Task goal:
Retype every line of the listing below word for word, leaving out the pictures.

Provided entries:

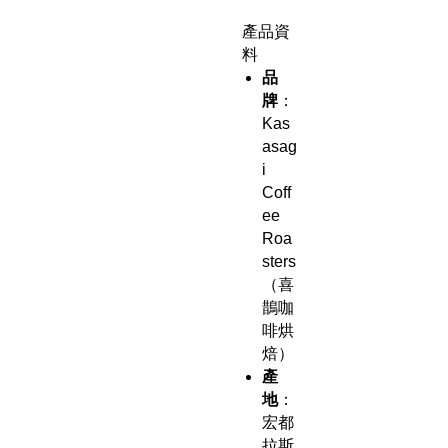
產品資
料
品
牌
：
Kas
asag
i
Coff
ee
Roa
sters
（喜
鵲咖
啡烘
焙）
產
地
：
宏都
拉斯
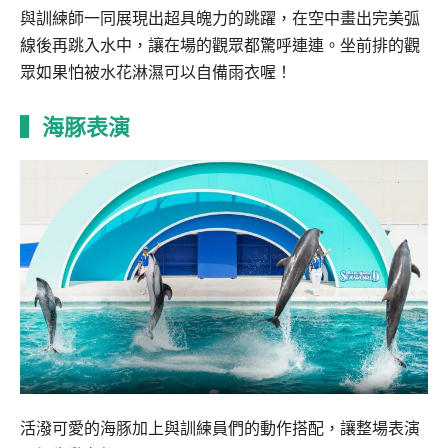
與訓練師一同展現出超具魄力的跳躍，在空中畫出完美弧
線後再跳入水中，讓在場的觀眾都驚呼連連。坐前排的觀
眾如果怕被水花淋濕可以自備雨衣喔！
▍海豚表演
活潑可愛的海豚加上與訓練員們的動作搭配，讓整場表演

Solution to this problem:
產品資
料
品
牌
：
Kas
asag
i
Coff
ee
Roa
sters
（喜
鵲咖
啡烘
焙）
產
地
：
宏都
拉斯
與訓練師一同展現出超具魄力的跳躍，在空中畫出完美弧
線後再跳入水中，讓在場的觀眾都驚呼連連。坐前排的觀
眾如果怕被水花淋濕可以自備雨衣喔！
▍海豚表演
活潑可愛的海豚加上與訓練員們的動作搭配，讓整場表演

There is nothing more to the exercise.